I will mention a couple more cases of wife-murder, and leave this section of criminals. The second marriage of Edward Joines, contracted at the Fleet, was not a happy one. His wife had a violent temper, and they continually disagreed. A daughter of hers lived with them, and the two women contrived to aggravate and annoy Joines to desperation. He retaliated by brutal treatment.
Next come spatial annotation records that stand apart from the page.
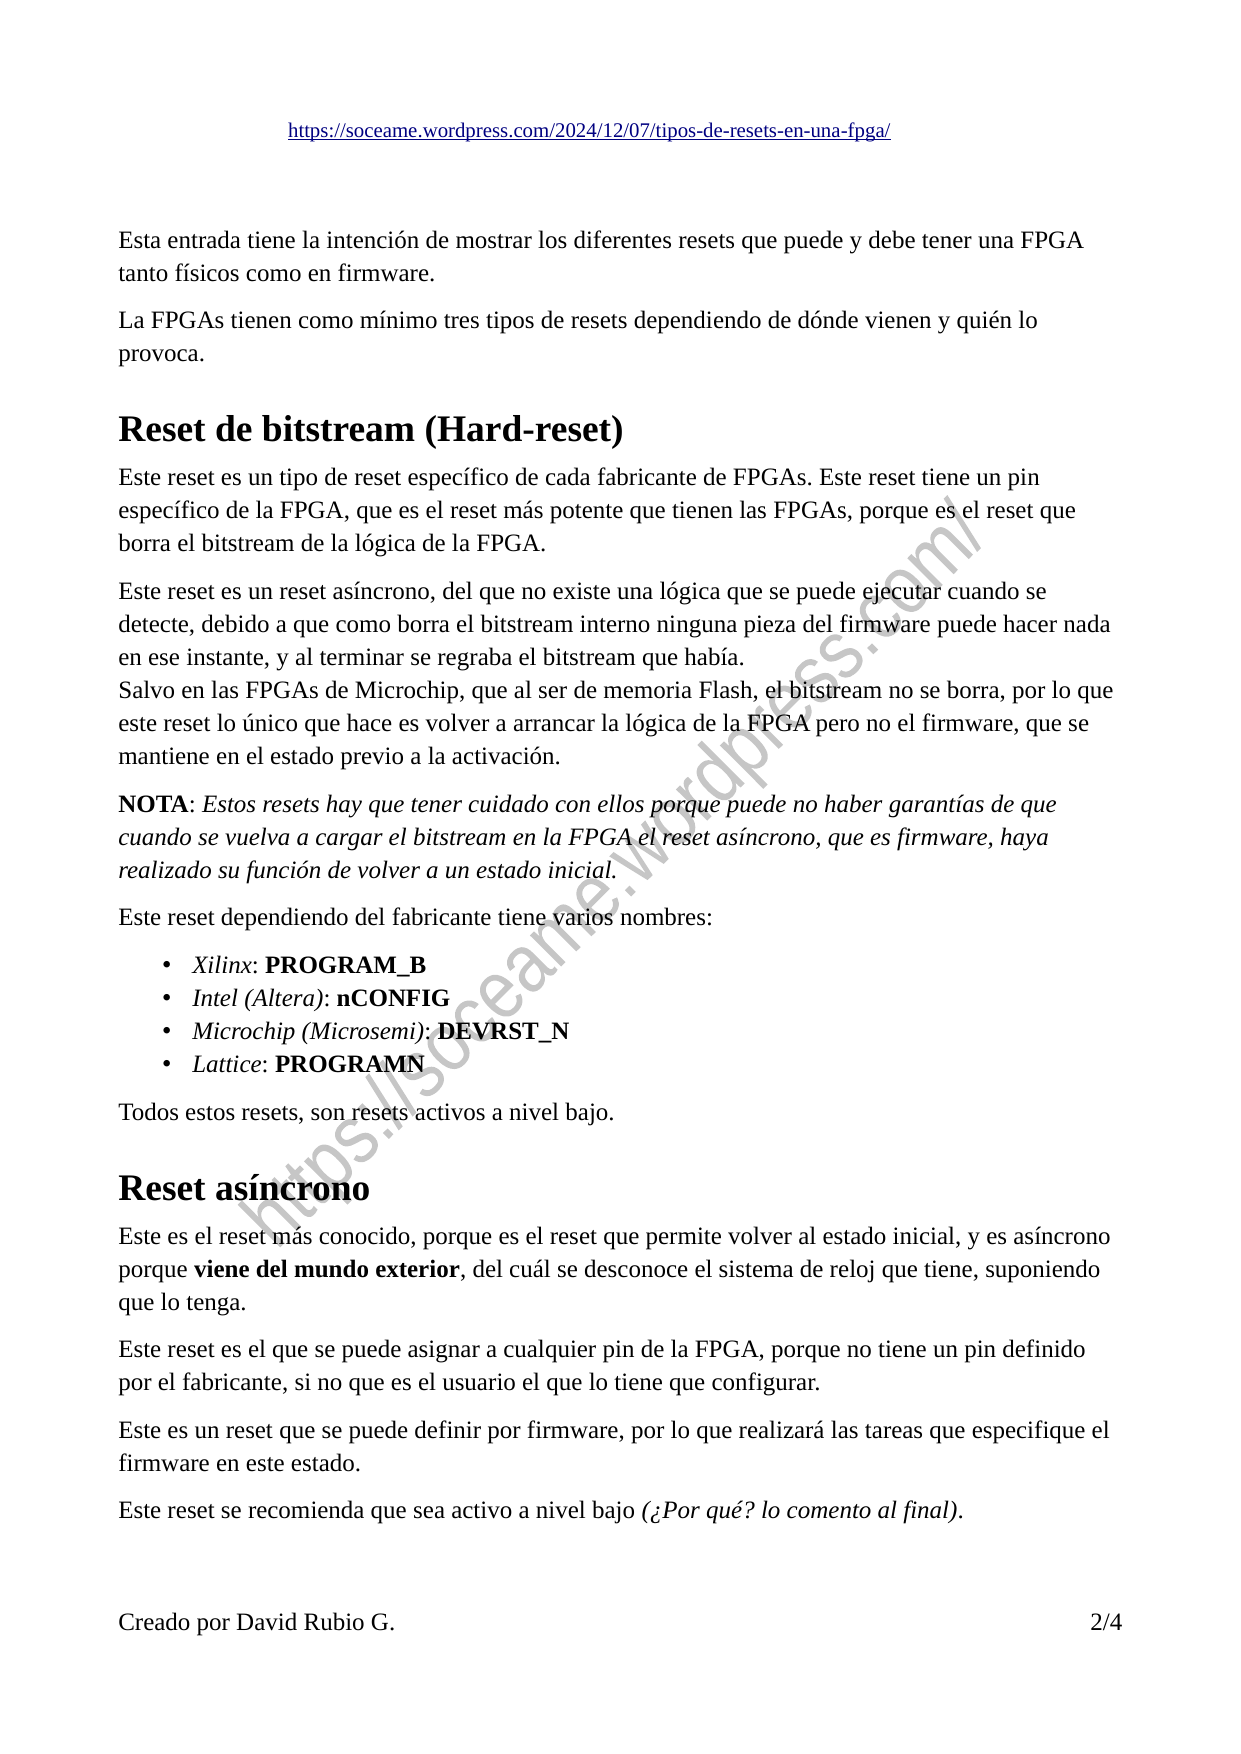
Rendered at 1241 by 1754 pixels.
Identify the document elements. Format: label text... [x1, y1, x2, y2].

text Esta entrada tiene la intención de mostrar los diferentes resets que puede y debe tener una FPGA tanto físicos como en firmware. [118, 225, 1122, 286]
subtitle Reset asíncrono [118, 1165, 291, 1208]
list [531, 950, 1122, 979]
text La FPGAs tienen como mínimo tres tipos de resets dependiendo de dónde vienen y quién lo provoca. [118, 305, 1122, 367]
text Todos estos resets, son resets activos a nivel bajo. [118, 1097, 394, 1125]
list [496, 983, 1122, 1012]
subtitle Reset de bitstream (Hard-reset) [118, 407, 1122, 450]
subtitle Reset asíncrono [300, 1165, 324, 1188]
subtitle Reset asíncrono [319, 1165, 345, 1180]
list Microchip (Microsemi): DEVRST_N [162, 1016, 458, 1045]
list Intel (Altera): nCONFIG [162, 983, 493, 1012]
list Microchip (Microsemi): DEVRST_N [462, 1016, 1122, 1045]
subtitle Reset asíncrono [299, 1165, 1122, 1208]
text Este reset se recomienda que sea activo a nivel bajo (¿Por qué? lo comento al final). [118, 1496, 1122, 1524]
text Este reset es un tipo de reset específico de cada fabricante de FPGAs. Este reset tiene un pin específico de la FPGA, que es el reset más potente que tienen las FPGAs, porque es el reset que borra el bitstream de la lógica de la FPGA. [118, 462, 1122, 557]
text Este reset dependiendo del fabricante tiene varios nombres: [589, 902, 1122, 931]
text NOTA: Estos resets hay que tener cuidado con ellos porque puede no haber garantías de que cuando se vuelva a cargar el bitstream en la FPGA el reset asíncrono, que es firmware, haya realizado su función de volver a un estado inicial. [118, 789, 1122, 883]
text Este es el reset más conocido, porque es el reset que permite volver al estado inicial, y es asíncrono porque viene del mundo exterior, del cuál se desconoce el sistema de reloj que tiene, suponiendo que lo tenga. [118, 1221, 1122, 1316]
text Este es un reset que se puede definir por firmware, por lo que realizará las tareas que especifique el firmware en este estado. [118, 1415, 1122, 1477]
list Xilinx: PROGRAM_B [162, 950, 529, 979]
text Este reset es el que se puede asignar a cualquier pin de la FPGA, porque no tiene un pin definido por el fabricante, si no que es el usuario el que lo tiene que configurar. [118, 1334, 1122, 1396]
list Lattice: PROGRAMN [162, 1049, 1122, 1078]
text Este reset es un reset asíncrono, del que no existe una lógica que se puede ejecutar cuando se detecte, debido a que como borra el bitstream interno ninguna pieza del firmware puede hacer nada en ese instante, y al terminar se regraba el bitstream que había. Salvo en las FPGAs de Microchip, que al ser de memoria Flash, el bitstream no se borra, por lo que este reset lo único que hace es volver a arrancar la lógica de la FPGA pero no el firmware, que se mantiene en el estado previo a la activación. [118, 576, 1122, 770]
text Este reset dependiendo del fabricante tiene varios nombres: [118, 902, 587, 931]
text Todos estos resets, son resets activos a nivel bajo. [385, 1097, 1122, 1125]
On one occasion he pushed his wife into the grate and scorched her arm; frequently he drove her out of doors in scanty clothing at late hours and in inclement weather. One day his anger was roused by seeing a pot of ale going into his house for his wife, who was laid up with a fractured arm. He rushed in, and after striking the tankard out of her hand, seized her by the bad arm, twisted it till the bone again separated. The fracture was reset, but mortification rapidly supervened, and she died within ten days. The coroner’s jury in consequence brought in a verdict of wilful murder against Joines. He was in due course convicted of murder, although it was difficult to persuade him that he had had a fair trial, seeing that his wife did not succumb immediately to the cruel injury she had received at his hands. He was executed in December, 1739.